When we are angry, what do we usually do? We shout, scream, and try to blame someone else for our problems. But looking at anger with the eyes of impermanence, we can stop and breathe. Angry at each other in the ultimate dimension, we close our eyes and look deeply. We try to see three hundred years into the future. What will you be like? What will I be like? Where will you be? Where will I be? We need only to breathe in and out, look at our future and at the other person’s future. We do not need to look as far as three hundred years. It could be fifty or sixty years from now when we have both passed away.
Looking at the future, we see that the other person is very precious to us. When we know we can lose them at any moment, we are no longer angry. We want to embrace her or him and say, “How wonderful, you are still alive. I am so happy. How could I be angry with you? Both of us have to die someday and while we are still alive and together it is foolish to be angry at each other.”
The reason we are foolish enough to make ourselves suffer and make the other person suffer is we forget that we and the other person are impermanent. Someday when we die we will lose all our possessions, our power, our family, everything. Our freedom, peace and joy in the present moment is the most important thing we have. But without an awakened understanding of impermanence it is not possible to be happy.
Some people do not even want to look at a person when they are alive, but when they die they write eloquent obituaries and make offerings of flowers. But at that point the person has died and cannot smell the fragrance of the flowers anymore. If we really understood and remembered that life was impermanent, we would do everything we could to make the other person happy right here and right now. If we spend twenty-four hours being angry at our beloved, it is because we are ignorant of impermanence.
In the ultimate dimension, anger does not exist.

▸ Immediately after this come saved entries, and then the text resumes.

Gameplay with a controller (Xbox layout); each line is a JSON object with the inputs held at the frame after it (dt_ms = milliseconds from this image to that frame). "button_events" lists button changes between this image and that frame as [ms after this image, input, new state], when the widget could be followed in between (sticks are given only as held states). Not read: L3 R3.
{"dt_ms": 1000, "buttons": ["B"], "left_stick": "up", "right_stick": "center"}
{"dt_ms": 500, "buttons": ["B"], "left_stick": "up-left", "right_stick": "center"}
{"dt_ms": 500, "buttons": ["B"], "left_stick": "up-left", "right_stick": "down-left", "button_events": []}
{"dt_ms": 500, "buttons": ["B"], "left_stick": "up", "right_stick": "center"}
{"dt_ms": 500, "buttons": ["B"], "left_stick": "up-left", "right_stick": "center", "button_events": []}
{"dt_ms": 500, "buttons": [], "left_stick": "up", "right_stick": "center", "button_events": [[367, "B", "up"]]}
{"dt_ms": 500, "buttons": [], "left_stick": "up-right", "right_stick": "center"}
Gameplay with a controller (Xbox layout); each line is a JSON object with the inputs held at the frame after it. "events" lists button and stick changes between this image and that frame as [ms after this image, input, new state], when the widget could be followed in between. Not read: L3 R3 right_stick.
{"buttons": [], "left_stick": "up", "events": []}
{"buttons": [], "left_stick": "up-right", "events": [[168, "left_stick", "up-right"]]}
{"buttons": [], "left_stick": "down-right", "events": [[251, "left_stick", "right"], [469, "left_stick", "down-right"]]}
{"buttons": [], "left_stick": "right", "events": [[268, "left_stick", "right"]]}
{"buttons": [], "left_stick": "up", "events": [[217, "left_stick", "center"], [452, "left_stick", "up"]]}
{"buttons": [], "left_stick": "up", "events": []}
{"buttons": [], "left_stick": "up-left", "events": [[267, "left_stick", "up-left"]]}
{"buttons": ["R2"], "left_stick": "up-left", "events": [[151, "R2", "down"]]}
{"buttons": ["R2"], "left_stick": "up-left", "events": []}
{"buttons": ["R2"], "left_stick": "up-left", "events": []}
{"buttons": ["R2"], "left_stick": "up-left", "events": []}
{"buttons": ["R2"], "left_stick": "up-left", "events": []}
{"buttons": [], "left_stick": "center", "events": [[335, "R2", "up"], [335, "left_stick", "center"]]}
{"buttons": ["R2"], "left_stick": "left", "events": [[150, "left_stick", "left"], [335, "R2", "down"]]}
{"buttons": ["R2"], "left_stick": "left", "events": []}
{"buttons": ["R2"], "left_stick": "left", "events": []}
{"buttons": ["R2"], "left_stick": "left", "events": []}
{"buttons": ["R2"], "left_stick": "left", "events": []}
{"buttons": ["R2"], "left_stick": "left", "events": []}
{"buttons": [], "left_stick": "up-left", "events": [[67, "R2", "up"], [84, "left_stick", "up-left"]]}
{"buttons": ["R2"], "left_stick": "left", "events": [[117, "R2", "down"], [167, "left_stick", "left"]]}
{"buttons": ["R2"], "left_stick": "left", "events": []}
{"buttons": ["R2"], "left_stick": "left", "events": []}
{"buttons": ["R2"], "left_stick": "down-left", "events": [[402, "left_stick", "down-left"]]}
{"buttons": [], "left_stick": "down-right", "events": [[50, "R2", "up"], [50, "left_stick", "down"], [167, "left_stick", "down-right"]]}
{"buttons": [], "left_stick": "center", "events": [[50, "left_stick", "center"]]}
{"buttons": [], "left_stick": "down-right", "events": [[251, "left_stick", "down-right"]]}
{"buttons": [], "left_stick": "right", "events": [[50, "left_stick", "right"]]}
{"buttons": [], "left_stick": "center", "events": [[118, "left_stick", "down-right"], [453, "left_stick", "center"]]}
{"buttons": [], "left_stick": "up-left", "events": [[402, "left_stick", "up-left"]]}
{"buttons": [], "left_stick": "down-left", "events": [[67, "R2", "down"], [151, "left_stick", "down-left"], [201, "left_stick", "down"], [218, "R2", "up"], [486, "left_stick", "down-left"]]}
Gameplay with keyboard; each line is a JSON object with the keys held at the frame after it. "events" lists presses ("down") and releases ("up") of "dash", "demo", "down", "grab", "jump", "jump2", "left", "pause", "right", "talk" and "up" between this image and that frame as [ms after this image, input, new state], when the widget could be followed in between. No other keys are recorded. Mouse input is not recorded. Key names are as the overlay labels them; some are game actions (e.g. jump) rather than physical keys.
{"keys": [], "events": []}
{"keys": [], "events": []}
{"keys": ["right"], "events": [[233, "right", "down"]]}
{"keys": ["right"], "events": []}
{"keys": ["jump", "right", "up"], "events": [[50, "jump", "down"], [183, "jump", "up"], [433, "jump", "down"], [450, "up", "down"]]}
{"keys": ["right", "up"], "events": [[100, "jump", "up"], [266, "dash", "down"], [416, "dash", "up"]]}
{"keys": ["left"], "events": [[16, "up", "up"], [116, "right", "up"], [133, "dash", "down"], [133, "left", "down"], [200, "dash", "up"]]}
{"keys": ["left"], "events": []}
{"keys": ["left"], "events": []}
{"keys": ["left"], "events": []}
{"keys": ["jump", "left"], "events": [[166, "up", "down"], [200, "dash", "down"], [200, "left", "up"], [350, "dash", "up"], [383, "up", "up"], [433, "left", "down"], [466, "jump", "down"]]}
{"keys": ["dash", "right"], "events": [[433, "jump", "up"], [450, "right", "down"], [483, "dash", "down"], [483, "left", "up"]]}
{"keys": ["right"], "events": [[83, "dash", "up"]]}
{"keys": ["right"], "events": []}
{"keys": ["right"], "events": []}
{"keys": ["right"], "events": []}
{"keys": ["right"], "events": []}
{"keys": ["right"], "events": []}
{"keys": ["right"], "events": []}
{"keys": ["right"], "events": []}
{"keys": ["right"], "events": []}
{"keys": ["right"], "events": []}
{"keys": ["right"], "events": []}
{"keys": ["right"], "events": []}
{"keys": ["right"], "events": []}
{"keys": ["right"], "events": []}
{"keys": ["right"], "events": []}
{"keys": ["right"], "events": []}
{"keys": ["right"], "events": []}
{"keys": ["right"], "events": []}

“Angry in the ultimate dimension/I close my eyes.” I close my eyes in order to practice visualization of my beloved one hundred or three hundred years from now. When you visualize yourself and your beloved in three hundred years’ time, you just feel so happy that you are alive today and that your dearest is alive today. You open your eyes and all your anger has gone. You open your arms to embrace the other person and you practice: “Breathing in you are alive, breathing out I am so happy.”
When you close your eyes to visualize yourself and the other person in three hundred years’ time, you are practicing the meditation on impermanence. In the ultimate dimension, anger does not exist.
Hatred is also impermanent. Although we may be consumed with hatred at this moment, if we know that hatred is impermanent we can do something to change it. A practitioner can take resentment and hatred and help it to disappear. Just like with anger, we close our eyes and think: where will we be in three hundred years? With the understanding of hatred in the ultimate dimension, it can evaporate in an instant.